→ Work task:
Beneath this instruction is a listing. Transcribe from it only the stretch from the line with "24: (582, 249, 7.29)" through the line with "33: (854, 363, 4.50)", both end lines included, exactly as written.

→ Exercise data:
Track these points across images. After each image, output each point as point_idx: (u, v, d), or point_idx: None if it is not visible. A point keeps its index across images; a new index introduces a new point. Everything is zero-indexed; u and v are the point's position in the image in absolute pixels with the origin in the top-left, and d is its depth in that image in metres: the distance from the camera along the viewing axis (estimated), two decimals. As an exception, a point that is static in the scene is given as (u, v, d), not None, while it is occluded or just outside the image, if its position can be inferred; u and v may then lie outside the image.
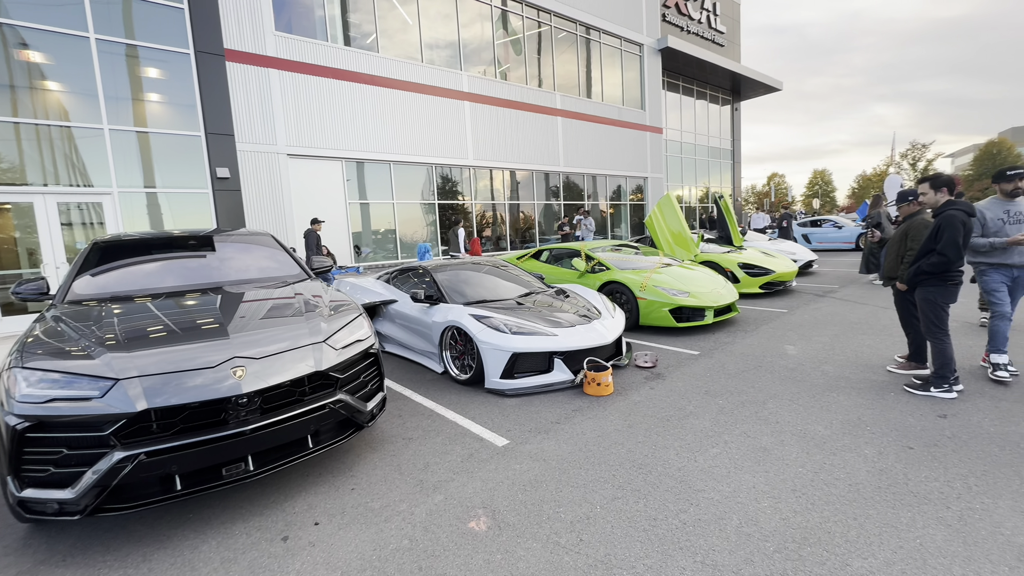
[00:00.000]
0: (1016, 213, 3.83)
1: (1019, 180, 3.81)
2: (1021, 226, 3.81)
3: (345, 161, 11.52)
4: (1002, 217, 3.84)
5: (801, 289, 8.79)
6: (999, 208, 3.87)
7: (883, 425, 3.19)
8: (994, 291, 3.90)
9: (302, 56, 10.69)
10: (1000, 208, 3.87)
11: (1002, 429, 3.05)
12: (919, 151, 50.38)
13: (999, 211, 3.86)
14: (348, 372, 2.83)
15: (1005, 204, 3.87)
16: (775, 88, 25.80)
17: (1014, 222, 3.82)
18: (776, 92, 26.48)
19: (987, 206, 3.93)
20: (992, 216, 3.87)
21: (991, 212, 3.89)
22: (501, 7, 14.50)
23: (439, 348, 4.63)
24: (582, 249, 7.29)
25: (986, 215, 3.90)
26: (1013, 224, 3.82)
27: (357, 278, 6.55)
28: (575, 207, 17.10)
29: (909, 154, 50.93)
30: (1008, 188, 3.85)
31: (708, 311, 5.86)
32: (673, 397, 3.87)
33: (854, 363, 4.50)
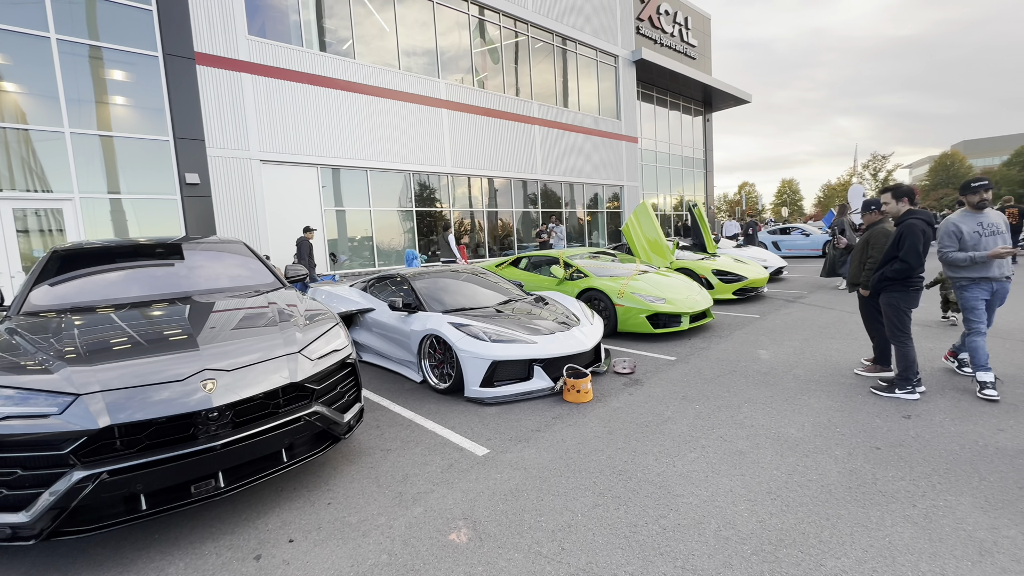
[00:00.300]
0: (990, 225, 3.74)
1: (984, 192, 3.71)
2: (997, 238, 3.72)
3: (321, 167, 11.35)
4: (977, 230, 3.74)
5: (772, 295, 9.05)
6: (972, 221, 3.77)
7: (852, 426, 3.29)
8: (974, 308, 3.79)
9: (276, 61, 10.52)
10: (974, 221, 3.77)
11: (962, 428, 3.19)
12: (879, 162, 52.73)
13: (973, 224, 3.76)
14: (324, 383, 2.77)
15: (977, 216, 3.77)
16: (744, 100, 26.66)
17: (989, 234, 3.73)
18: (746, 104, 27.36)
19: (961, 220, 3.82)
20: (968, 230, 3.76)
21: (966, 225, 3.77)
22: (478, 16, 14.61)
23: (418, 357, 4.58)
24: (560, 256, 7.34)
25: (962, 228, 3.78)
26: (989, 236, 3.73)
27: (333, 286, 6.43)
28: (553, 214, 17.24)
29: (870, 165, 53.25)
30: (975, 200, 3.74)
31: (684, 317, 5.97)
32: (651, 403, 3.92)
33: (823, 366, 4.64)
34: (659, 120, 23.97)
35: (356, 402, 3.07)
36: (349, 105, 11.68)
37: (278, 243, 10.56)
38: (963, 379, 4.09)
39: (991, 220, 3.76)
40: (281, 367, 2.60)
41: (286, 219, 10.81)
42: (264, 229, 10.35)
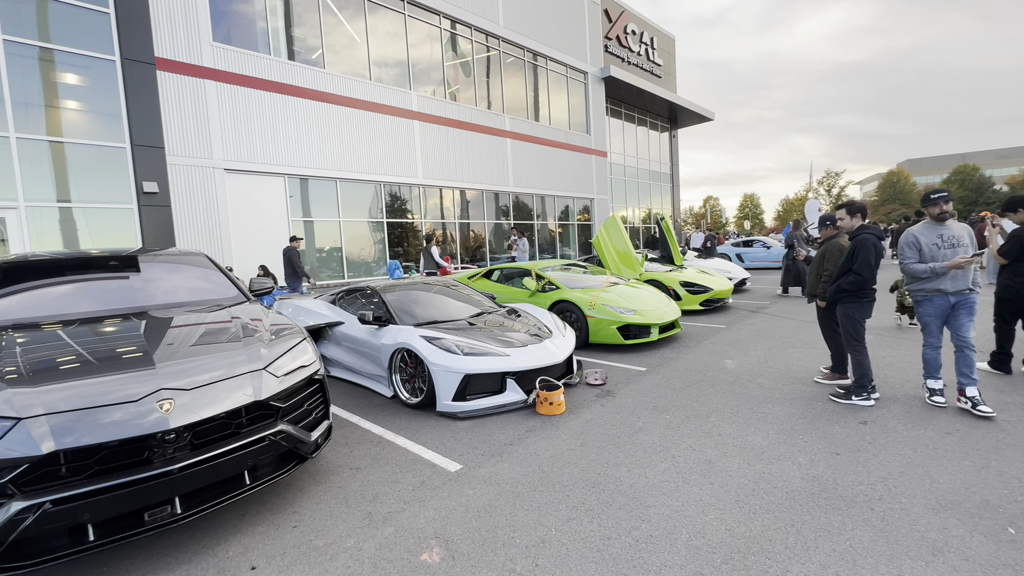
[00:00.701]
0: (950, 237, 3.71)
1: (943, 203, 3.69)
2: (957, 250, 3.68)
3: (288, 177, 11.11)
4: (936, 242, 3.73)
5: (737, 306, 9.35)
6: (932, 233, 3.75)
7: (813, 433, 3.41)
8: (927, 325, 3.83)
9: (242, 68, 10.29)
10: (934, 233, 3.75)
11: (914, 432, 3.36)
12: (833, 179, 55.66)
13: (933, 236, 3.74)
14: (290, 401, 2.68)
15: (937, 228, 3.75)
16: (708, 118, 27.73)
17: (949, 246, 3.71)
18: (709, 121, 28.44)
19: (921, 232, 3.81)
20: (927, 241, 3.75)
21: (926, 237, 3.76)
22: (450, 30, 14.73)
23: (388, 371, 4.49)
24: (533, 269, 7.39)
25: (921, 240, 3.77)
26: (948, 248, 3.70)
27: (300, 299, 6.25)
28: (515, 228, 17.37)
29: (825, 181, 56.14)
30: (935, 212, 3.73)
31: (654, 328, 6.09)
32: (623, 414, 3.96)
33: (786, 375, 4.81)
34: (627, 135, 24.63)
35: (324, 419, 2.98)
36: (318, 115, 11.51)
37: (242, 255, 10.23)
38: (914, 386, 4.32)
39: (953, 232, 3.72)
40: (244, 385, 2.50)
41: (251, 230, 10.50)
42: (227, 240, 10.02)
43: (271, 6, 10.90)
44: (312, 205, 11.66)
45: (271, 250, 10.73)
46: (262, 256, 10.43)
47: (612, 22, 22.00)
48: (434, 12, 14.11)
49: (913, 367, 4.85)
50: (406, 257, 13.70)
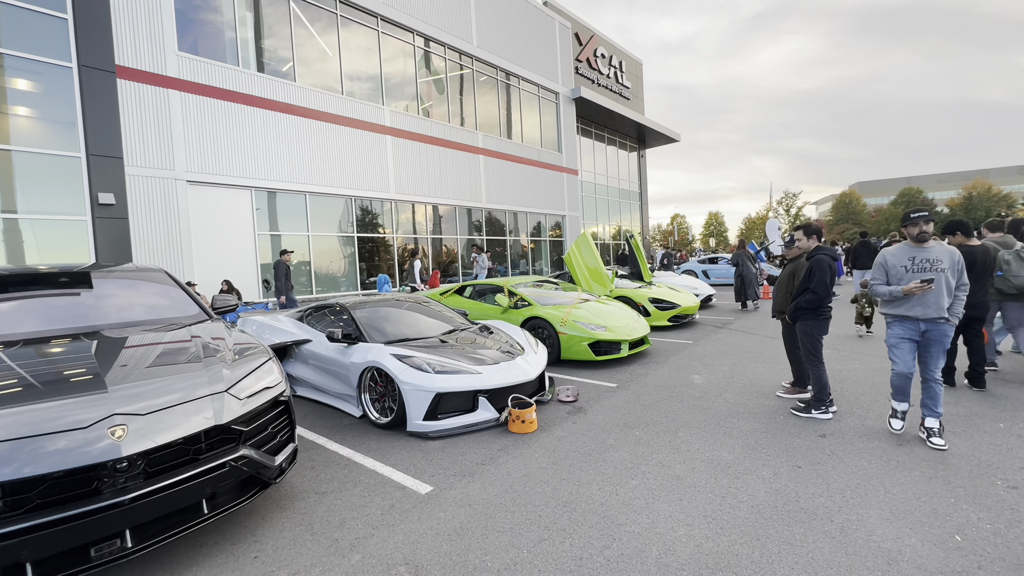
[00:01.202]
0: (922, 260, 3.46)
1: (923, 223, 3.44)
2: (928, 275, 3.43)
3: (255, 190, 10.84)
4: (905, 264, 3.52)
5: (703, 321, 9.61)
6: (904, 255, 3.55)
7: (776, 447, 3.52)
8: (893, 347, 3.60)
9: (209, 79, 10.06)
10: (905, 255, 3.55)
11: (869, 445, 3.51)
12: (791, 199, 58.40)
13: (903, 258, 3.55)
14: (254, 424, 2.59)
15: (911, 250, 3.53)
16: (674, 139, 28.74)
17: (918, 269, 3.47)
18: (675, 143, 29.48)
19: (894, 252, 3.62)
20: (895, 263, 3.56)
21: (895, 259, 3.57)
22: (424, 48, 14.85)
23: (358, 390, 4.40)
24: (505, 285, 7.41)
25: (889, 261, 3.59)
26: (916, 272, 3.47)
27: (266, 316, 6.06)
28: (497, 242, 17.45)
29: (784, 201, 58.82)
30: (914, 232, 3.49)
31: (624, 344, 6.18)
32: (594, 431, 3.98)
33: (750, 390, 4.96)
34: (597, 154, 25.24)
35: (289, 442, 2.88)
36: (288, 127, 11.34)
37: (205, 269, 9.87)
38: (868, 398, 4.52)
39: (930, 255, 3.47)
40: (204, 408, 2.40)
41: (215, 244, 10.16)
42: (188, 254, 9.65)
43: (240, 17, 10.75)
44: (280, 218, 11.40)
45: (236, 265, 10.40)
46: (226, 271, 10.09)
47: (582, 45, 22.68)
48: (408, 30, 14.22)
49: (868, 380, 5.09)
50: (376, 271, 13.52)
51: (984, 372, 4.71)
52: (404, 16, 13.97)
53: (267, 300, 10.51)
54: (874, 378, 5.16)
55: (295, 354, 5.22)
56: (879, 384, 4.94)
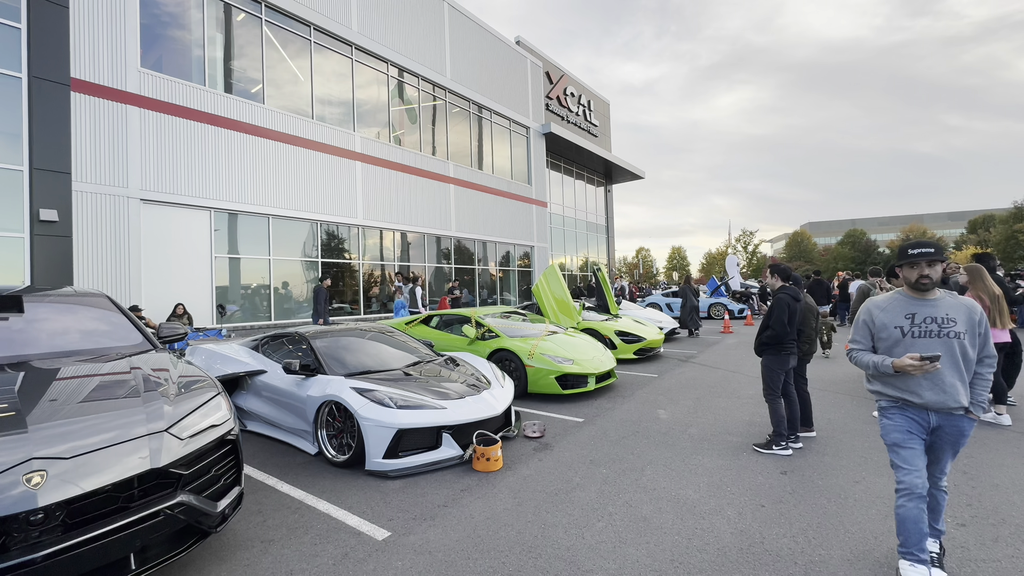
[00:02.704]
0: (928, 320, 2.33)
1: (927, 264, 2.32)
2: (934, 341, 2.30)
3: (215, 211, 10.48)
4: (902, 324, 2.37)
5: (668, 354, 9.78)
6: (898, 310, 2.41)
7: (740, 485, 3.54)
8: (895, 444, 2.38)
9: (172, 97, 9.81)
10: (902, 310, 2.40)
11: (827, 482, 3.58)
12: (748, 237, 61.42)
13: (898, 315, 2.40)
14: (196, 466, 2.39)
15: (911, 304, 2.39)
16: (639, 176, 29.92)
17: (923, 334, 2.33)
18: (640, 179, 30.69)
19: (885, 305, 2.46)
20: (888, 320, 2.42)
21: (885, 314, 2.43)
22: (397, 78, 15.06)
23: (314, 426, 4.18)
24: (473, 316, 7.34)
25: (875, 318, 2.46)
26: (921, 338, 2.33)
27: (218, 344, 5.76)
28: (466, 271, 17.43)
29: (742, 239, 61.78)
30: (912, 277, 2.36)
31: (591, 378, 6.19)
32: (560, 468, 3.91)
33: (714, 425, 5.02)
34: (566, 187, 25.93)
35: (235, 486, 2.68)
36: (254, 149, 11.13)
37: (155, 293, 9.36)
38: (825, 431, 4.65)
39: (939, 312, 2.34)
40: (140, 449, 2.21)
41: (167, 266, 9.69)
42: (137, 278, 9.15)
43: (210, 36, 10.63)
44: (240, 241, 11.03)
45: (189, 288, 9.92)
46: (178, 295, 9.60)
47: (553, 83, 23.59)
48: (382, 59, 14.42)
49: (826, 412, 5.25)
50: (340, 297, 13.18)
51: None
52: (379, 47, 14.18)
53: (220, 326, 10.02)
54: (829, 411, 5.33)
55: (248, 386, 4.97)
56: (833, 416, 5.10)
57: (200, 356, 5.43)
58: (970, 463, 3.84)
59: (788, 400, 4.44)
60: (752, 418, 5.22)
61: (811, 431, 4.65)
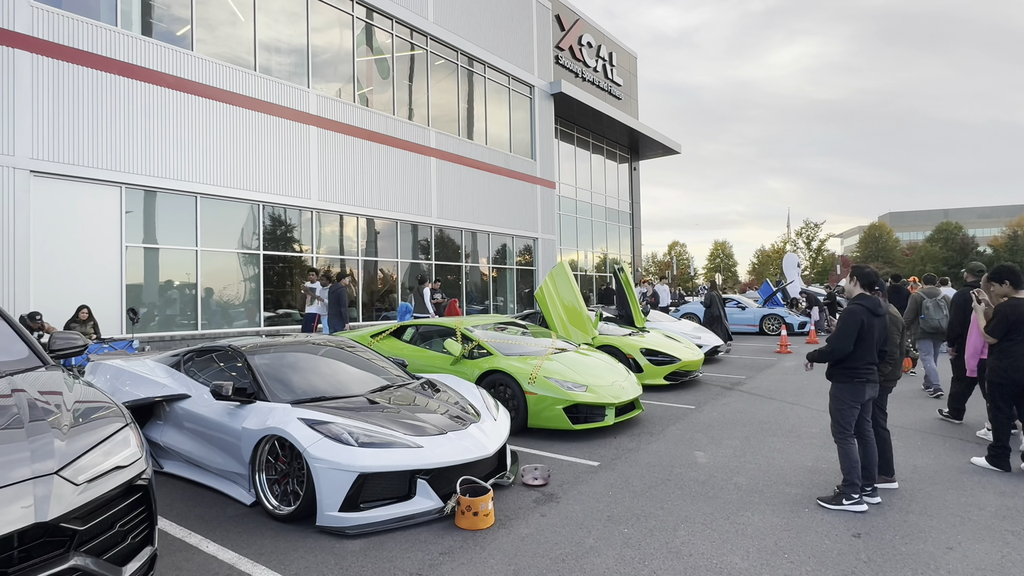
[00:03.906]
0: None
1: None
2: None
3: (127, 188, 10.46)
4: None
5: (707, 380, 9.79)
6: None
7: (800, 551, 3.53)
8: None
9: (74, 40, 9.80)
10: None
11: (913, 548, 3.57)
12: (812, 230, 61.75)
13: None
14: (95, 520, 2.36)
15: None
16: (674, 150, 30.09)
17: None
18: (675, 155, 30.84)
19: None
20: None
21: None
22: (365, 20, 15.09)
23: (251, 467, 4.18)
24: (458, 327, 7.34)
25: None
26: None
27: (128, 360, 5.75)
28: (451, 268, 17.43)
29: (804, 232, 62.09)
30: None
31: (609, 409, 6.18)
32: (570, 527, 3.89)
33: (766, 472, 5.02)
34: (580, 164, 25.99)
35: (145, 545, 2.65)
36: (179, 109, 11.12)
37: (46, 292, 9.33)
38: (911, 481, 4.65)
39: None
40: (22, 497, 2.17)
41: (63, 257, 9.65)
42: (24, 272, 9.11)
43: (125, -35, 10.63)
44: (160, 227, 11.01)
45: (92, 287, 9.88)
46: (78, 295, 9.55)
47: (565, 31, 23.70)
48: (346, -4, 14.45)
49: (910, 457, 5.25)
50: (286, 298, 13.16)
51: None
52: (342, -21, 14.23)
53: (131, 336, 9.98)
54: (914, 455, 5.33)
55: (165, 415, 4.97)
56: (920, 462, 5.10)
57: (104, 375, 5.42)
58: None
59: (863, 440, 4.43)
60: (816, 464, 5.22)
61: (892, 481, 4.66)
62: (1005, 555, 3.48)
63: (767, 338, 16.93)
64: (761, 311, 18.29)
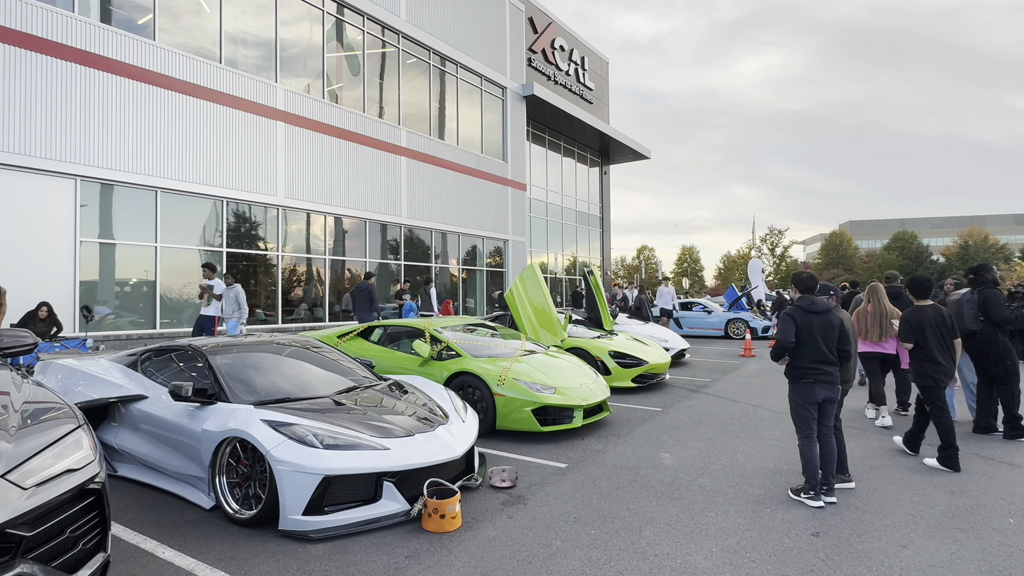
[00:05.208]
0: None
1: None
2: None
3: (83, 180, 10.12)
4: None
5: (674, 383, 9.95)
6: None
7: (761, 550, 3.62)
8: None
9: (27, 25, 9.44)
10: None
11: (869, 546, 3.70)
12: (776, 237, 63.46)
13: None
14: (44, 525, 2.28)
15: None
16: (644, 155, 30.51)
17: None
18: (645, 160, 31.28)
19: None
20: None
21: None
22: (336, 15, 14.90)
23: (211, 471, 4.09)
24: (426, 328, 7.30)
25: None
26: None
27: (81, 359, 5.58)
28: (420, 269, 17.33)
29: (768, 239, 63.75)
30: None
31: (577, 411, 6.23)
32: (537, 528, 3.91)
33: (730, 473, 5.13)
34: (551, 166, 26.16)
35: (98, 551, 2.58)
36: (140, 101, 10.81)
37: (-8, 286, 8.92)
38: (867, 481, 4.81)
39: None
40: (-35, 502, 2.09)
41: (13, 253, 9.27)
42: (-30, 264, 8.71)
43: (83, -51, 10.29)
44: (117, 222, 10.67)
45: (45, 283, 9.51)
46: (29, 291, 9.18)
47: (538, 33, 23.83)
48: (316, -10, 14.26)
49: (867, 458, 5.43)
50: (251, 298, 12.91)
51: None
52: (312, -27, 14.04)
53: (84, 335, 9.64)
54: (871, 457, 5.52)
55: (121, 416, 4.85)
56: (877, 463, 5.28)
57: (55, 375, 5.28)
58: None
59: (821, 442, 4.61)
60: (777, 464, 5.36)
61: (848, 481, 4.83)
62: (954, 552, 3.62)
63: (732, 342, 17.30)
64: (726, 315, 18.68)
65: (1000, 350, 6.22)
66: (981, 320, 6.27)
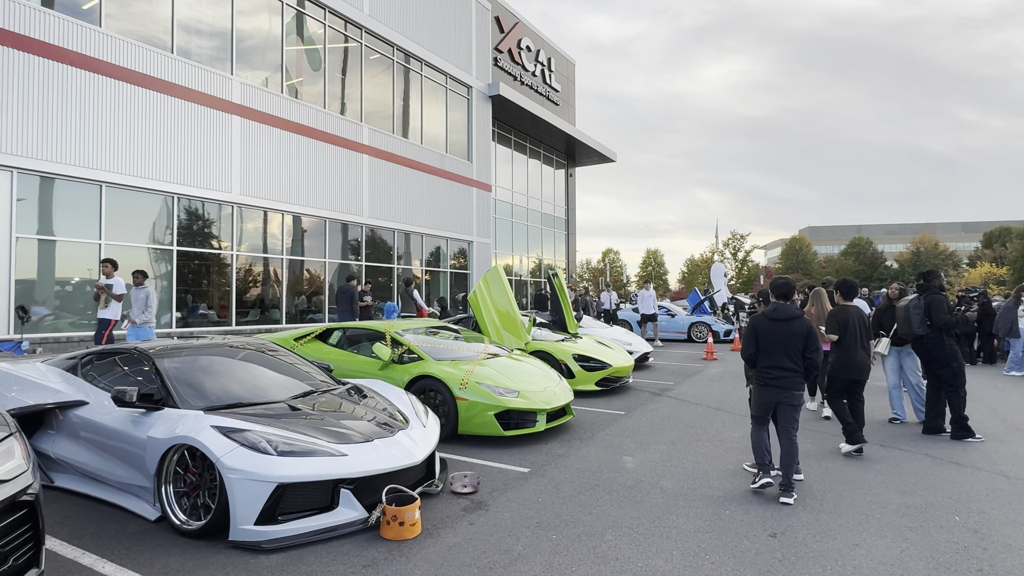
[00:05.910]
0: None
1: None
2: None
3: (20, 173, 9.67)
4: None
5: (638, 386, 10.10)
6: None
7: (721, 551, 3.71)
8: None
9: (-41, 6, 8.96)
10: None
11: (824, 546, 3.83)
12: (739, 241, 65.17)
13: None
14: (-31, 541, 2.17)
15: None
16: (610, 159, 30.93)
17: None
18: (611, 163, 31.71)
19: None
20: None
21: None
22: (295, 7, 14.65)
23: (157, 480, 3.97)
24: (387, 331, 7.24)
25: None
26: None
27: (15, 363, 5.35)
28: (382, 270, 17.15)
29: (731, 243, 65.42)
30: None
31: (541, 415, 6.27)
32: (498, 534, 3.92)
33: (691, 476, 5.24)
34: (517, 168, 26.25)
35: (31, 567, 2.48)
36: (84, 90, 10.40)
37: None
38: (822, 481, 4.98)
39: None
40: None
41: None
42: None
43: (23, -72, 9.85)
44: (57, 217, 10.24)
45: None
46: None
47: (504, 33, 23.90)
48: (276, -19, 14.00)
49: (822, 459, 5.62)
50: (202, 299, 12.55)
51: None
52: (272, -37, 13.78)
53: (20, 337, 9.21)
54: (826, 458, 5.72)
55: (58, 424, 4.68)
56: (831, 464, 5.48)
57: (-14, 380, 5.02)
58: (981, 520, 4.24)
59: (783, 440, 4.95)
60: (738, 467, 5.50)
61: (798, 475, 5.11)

→ Reply:
24: (582, 249, 7.29)
25: (986, 215, 3.90)
26: (1013, 224, 3.82)
27: (357, 278, 6.55)
28: (575, 207, 17.10)
29: (909, 154, 50.93)
30: (1008, 188, 3.85)
31: (708, 311, 5.86)
32: (673, 397, 3.87)
33: (854, 363, 4.50)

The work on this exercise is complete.